Heitor Fernandes, presidente de honra da Em Cima da Hora, também discursou antes do ensaio técnico da escola.

“A Maricá tem que ter 10% da idade da minha escola, eu abaixo a cabeça, e também quando tiver 1% dos sambas que tenho. Aqui não tem royalties, mas tem carnaval. Aqui é o carnaval do povo. Carnaval é na Avenida, prefeito. São valores lá em Maricá, aqui é do povo.
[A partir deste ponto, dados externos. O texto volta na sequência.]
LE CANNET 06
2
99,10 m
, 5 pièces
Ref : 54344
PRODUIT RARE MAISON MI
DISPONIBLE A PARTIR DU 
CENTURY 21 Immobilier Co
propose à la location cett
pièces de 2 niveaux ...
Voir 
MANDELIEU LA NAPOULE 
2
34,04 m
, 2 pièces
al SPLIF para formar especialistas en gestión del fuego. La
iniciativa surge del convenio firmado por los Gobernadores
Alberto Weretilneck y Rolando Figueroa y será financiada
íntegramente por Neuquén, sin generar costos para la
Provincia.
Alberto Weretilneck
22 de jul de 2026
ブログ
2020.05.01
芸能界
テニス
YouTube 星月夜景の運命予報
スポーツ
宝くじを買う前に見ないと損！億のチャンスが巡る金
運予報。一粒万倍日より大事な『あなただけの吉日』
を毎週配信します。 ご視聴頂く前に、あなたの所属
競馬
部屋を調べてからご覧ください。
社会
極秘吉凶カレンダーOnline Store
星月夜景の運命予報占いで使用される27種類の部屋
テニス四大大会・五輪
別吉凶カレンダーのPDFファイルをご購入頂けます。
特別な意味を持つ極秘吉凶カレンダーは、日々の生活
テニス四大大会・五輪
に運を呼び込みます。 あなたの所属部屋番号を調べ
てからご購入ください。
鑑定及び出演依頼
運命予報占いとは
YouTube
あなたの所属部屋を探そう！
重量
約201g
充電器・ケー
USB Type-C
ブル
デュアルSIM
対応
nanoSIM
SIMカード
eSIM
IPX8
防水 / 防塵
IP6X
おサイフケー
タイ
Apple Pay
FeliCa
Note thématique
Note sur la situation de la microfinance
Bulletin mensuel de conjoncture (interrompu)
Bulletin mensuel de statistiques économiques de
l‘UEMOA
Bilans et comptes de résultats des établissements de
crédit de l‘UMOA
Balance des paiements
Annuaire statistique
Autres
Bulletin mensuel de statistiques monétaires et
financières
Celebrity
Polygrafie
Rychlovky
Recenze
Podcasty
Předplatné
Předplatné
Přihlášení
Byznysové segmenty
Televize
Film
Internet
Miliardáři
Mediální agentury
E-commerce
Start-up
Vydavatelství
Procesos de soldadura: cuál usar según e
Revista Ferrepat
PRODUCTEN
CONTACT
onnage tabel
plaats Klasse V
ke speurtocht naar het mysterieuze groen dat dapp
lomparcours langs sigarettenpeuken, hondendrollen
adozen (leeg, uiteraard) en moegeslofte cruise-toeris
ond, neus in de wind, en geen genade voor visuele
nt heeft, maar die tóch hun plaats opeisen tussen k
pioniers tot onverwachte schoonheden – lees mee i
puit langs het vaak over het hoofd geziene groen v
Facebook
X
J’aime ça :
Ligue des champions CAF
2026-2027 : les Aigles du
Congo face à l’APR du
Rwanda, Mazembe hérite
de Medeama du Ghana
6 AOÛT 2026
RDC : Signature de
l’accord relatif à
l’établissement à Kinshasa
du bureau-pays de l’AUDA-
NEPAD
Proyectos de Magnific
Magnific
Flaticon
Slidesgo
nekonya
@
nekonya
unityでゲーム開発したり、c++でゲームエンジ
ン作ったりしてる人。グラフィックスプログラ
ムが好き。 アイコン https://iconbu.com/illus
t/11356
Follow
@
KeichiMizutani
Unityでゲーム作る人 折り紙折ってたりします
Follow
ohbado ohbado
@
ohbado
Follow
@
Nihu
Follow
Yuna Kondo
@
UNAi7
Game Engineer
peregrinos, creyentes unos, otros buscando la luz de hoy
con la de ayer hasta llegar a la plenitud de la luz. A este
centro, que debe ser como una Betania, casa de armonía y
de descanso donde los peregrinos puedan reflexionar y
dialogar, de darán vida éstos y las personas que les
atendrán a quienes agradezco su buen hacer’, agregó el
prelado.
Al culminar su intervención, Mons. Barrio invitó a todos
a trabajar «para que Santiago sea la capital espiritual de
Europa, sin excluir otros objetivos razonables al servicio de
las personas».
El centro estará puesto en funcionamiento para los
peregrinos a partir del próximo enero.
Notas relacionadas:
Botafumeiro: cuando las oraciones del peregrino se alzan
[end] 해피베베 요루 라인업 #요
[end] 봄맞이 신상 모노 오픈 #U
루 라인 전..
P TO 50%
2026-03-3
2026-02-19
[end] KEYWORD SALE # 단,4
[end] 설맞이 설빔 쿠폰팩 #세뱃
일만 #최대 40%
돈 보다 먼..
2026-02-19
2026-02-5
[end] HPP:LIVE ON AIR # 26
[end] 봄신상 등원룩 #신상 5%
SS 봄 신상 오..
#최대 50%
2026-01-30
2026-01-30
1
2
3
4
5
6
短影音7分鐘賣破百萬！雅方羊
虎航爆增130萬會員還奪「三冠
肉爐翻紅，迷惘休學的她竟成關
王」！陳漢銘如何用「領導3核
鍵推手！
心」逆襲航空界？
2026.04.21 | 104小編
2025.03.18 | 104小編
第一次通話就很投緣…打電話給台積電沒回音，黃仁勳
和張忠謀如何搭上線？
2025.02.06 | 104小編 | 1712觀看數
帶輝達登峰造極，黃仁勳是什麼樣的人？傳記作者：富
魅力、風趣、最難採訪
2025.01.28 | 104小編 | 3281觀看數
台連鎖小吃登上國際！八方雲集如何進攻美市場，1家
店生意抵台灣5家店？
É ele que responde pelo carnaval”, citou Heitor Fernandes.

União de Maricá repudia favorecimento

A União de Maricá publicou uma nota, em suas redes sociais, na noite da última quinta-feira, repudiando a informação publicada no site do jornalista Léo Dias, em que a reportagem cita que a União de Maricá seria beneficiada no resultado da Série Ouro em 2025. Veja abaixo o posicionamento da União de Maricá.

“A União de Maricá vem a público repudiar veementemente a informação veiculada pelo Portal LéoDias, que sugere a existência de um possível favorecimento para o nosso acesso no Carnaval 2025.

Desde a sua fundação, a União de Maricá sempre pautou sua trajetória pelo profissionalismo, ética e respeito ao maior espetáculo da Terra. Contamos com a dedicação de grandes profissionais e realizamos diariamente um trabalho sério e transparente, com o objetivo de entregar um desfile que corresponda às expectativas de nossos torcedores e do público em geral.

Reafirmamos o nosso compromisso com a justiça e a lisura no Carnaval, além do respeito a cada agremiação, em especial à Imperatriz Leopoldinense e ao Acadêmicos do Salgueiro, cujos profissionais, como o carnavalesco Leandro Vieira, o coreógrafo Patrick Carvalho e o diretor de carnaval Wilsinho Alves, também integram nossa equipe, contribuindo com seu talento e dedicação em jornada dupla para abrilhantar o nosso projeto.

Ressaltamos ainda que o nosso foco está voltado exclusivamente na preparação para o Carnaval 2025. Nenhuma conversa para renovação ou não de qualquer profissional se dará antes do desfile do dia 28 de fevereiro.

Seguiremos focados em nossa missão de exaltar a cultura popular e honrar nosso pavilhão, certos de que o reconhecimento será fruto do esforço coletivo e do talento de nossa comunidade”.